Fading pictograms and well-tended salmon nets hung from long pine poles document the past and present First Nations presence on the lower Stikine. All five wild salmon species return each year to the Stikine to spawn, a sustaining food source that has, in recent decades, become a source of international conflict. Alaskan, Canadian and First Nations salmon fishers have all angled for, and argued over, the eagle’s share of the catch. Although the so-called Salmon Wars ended with the 1999 Pacific Salmon Treaty, it is an uneasy truce, and tensions are still palpable on both sides of the border, each net blaming the other for declining salmon stocks.

Along the lower Stikine in late summer, the carcasses of spent salmon line every tributary, mocking our efforts to catch even a single one. We feast regularly on fire-grilled Dolly Varden, caught easily near the mouths of the Sitkine’s many tributaries, but it is only the charity of a commercial fisherman that finally fills our bellies with salmon.

The salmon squabble was nearly rendered moot, twice. First, in the late 1970s, BC Hydro proposed Site Z, a plan akin to a Zombie Apocalypse that would have seen five immense dams along the Grand Canyon of the Stikine and the Stikine’s main tributary, the Iskut River. After nearly a decade of opposition, the dam plans were scrapped, and Stikine River Provincial Park was created.

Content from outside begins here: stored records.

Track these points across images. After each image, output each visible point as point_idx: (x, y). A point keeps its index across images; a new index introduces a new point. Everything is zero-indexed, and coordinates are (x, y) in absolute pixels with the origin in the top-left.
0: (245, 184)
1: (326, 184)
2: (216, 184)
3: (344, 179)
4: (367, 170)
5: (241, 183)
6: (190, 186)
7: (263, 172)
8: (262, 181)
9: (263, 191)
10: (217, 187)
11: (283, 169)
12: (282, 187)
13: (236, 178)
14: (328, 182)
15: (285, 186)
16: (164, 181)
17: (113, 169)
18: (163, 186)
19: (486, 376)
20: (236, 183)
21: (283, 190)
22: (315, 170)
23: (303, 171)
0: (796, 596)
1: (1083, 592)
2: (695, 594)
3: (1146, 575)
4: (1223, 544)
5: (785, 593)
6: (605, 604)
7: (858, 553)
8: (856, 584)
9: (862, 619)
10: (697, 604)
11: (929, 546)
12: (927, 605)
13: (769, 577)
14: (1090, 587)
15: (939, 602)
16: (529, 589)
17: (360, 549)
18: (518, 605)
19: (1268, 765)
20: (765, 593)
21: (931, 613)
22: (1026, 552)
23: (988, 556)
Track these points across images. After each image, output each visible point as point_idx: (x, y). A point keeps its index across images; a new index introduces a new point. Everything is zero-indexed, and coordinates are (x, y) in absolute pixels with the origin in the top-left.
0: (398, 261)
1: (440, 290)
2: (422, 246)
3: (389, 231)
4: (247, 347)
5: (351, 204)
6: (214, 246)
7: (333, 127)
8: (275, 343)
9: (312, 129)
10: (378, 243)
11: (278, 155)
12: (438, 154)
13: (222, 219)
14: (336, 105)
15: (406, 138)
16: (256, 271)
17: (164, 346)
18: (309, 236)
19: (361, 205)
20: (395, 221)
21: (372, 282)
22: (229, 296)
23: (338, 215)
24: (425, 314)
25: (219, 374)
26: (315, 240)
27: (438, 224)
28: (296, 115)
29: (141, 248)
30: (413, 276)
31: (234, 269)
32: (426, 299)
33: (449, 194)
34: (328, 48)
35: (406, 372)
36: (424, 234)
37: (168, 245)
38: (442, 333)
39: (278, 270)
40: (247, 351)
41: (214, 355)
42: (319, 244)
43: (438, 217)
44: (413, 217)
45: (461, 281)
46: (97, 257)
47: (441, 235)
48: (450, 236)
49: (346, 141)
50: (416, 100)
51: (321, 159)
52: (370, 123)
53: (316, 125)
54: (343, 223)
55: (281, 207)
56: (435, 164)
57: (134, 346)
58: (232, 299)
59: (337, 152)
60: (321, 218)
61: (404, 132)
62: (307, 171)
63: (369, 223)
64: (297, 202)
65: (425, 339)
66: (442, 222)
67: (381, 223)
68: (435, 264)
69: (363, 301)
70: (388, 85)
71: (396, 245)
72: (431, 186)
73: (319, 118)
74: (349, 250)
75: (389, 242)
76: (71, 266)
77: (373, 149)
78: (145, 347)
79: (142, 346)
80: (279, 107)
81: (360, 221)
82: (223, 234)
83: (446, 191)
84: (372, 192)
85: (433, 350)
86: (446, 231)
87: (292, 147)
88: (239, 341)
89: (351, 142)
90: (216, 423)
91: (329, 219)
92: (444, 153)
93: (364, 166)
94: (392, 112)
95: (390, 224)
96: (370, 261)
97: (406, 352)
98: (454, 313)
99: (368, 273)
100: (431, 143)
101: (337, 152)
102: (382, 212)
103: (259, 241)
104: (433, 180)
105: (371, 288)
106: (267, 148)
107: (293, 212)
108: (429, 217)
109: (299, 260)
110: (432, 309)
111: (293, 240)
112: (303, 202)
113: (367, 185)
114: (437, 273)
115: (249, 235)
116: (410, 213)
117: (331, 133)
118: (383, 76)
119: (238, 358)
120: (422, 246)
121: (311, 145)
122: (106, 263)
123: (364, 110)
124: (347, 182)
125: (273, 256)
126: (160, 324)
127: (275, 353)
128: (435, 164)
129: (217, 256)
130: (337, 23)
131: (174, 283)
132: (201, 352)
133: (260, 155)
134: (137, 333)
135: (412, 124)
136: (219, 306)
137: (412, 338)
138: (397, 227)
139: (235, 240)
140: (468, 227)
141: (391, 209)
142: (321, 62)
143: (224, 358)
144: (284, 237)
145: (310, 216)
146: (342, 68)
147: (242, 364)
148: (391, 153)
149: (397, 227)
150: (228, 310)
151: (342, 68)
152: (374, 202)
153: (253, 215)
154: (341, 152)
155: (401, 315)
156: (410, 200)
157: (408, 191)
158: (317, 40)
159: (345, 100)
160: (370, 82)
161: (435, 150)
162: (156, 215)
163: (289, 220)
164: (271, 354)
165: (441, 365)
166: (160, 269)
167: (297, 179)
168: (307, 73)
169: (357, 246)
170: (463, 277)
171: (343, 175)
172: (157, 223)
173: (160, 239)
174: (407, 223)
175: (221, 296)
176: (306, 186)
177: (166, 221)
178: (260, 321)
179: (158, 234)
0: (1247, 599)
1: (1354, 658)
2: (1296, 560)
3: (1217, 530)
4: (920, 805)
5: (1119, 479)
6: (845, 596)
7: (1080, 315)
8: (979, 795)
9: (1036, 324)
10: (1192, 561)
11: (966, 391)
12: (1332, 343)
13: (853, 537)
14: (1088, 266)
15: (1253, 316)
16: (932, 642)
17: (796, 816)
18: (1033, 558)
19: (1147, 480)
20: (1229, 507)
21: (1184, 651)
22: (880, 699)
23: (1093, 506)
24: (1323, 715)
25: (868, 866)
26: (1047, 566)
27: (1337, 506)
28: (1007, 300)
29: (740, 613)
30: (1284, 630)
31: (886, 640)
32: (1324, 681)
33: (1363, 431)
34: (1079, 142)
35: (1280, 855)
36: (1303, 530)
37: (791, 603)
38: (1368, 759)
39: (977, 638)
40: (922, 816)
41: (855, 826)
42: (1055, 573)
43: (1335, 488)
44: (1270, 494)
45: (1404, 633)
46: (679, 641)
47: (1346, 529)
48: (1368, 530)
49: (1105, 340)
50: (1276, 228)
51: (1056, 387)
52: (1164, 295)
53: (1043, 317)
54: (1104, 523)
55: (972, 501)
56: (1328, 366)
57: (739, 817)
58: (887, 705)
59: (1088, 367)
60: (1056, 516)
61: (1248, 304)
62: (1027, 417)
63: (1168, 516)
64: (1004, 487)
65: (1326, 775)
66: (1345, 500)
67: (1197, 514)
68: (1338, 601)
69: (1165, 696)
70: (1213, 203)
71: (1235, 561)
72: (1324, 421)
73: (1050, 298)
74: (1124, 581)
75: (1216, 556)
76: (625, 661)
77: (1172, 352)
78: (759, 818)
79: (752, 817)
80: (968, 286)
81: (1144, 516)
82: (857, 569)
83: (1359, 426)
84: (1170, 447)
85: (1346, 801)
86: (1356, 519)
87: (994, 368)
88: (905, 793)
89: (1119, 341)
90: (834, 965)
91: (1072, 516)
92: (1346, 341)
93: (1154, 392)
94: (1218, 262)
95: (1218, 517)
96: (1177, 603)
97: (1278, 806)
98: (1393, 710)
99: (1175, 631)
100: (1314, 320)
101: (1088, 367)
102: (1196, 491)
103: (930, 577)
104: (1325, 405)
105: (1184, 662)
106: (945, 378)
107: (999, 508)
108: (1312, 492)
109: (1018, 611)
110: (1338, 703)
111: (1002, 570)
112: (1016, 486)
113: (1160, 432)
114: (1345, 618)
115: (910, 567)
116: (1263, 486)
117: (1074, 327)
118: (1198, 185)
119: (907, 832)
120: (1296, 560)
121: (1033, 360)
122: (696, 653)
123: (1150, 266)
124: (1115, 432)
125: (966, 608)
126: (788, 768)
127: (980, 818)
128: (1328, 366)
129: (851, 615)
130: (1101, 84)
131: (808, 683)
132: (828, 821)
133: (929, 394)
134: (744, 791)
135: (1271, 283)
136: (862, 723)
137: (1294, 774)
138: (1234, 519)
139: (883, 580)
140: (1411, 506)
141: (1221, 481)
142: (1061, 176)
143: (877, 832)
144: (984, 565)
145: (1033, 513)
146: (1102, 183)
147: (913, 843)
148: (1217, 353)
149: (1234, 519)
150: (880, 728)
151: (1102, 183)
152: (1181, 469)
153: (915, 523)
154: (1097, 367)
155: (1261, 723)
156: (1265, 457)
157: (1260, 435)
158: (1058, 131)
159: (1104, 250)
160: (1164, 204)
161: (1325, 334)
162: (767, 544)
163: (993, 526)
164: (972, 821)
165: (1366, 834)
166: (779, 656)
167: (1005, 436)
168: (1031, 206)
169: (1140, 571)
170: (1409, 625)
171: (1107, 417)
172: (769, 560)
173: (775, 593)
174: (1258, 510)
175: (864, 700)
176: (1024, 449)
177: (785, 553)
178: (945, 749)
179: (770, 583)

As residents of the Columbia Basin, where dam construction halted salmon migration nearly 75 years ago, we still feel the ecological pain of losing this pelagic lifeblood and are thankful beyond words that rivers like the Stikine still run free. More recently, Shell Canada proposed a mammoth coalbed methane development in the Sacred Headwaters of the Stikine, Nass and Skeena rivers, a plan scuttled in 2012 after the Tahltan and other interests stood their ground and said “no.”

After another side trip to iceberg-choked Shakes Lake, we finally heed the call of the Pacific and give in to the last leg of our journey, entering Alaska’s Stikine-LeConte Wilderness.

Here the river meets its match and finally slows as it runs into Pacific tidewater, and with tide comes fog. We feel our way by compass through nomadic sandbars and finally across five kilometres of Pacific swells from the mouth of the Stikine to the barnacle-caked dock at Wrangell, a rough-and-ready, deep-fried town full of bumper sticker variations on the right to bear arms.

From here, the Stikine seems pristine and permanent: unbreakable. It has persevered through glacial assault, First Nations battles, two gold rushes, the Salmon Wars and BC’s plans to shackle her with hydroelectric projects.

However, even BC’s most remote rivers are never far from the crosshairs of industry, and the sights of two industrial giants are set on the Stikine’s resources. In the headwaters of Galore Creek, Teck Cominco and NovaGold have permits to create the world’s largest copper-gold mine. This open-pit copper and gold mining operation would produce 95,000 tonnes of ore a day, hauled out through a 12-km tunnel to be trucked to port in Stewart. With potential startup not until 2018, Nova Gold is currently trying to liquidate its share of the project, and the future of this complex proposal is far from certain.

Like paddling too enthusiastically on the fast-moving waters of the wild Stikine, if we rush to industrialize our last wild areas, we may find we come to the end too soon. The lesson of the Stikine, and rivers like it, is the importance of knowing when to stow your paddle.